* _CONSIGNE_: Recopiez fidèlement le passage de l'extrait sur le bassin d'Arcachon qui va de « J’ai passé la » jusqu'à « avec ces dames. » inclus.

* _EXTRAIT DU DOCUMENT_:
Ce Bassin d’Arcachon est une véritable providence pour le païs. Ce matin Mme Boërau, se promenant seule sur la plage, y a trouvé une sole magnifique morte depuis quelques minutes tout au plus et que la marée avait laissée en se retirant. Elle est venue nous l’apporter en triomphe et, après nous l’avoir fait admirer, elle l’a envoyée joindre ses humides soeurs à la cuisine.

Pendant que j’écris ceci ces dames causent en travaillant sur la galerie abritée par une voile qui les défend du soleil et de la brise. La marée monte et bientôt nous allons nous rendre au bain accoutumé.

Vers deux heures, Pauline et moi nous sommes baignés ensemble par un jour superbe. Le flot légèrement enflé par la brise nous frappait à chaque instant et c’est ainsi que les bains sont salutaires. Le soir, je m’amuse à lire quelques romans dans l’un desquels je remarque cette pensée empruntée à Mme de Staël : « Comment pourrions-nous supporter les tristes avant coureurs dont la nature fait précéder la mort s’ils ne nous apprenaient à renoncer chaque jour, et fleur par fleur, à la guirlande de la vie ? ». Fontenelle appelait cela, envoyer devant soi ses petits équipages.

 

13 Août 1825

J’ai passé la matinée au lit et j’en suis fâché puisque pendant ce tems là, M. Legallais et le jeune Landais sont allés pêcher des huîtres sur l’île de sable qui se trouve au milieu du bassin vis à vis l’établissement. Je ne me console de ce contretems que par l’espoir d’aller ce soir voir faire la pêche au gril avec ces dames.

Pendant que nous étions au bain, vers trois heures et demie, arrivent MM. Paris, Didier Senègre et Teixandier, tous trois bien fatigués de la route comme nous l’étions, M. Hypolyte et moi, avec la nouvelle de plusieurs faillites considérables qui affligent dans ce moment la place de Bor­deaux, entr’autres celle de MM. Peireire frères29. Ces messieurs nous apportent les journaux et, pour moi, une lettre du Préfet à laquelle je réponds sur le champ comme il suit :

« Monsieur le Préfet. S’il n’a pas été pris par l’autorité supérieure de décision relative aux difficultés qui se sont élevées entre l’administration et moi touchant l’alluvion formée depuis environ 20 ans sur mon domaine en aval du pont de Bordeaux, c’est que, dans le fait, il n’y avait point de décision à prendre, cette alluvion étant d’avance reconnue ma propriété par toutes les lois qui nous régissent.

* _DONNÉES ENREGISTRÉES_:

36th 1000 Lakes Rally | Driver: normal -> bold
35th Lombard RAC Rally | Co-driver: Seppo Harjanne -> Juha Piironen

* _SOLUTION DÉTAILLÉE_:
J’ai passé la matinée au lit et j’en suis fâché puisque pendant ce tems là, M. Legallais et le jeune Landais sont allés pêcher des huîtres sur l’île de sable qui se trouve au milieu du bassin vis à vis l’établissement. Je ne me console de ce contretems que par l’espoir d’aller ce soir voir faire la pêche au gril avec ces dames.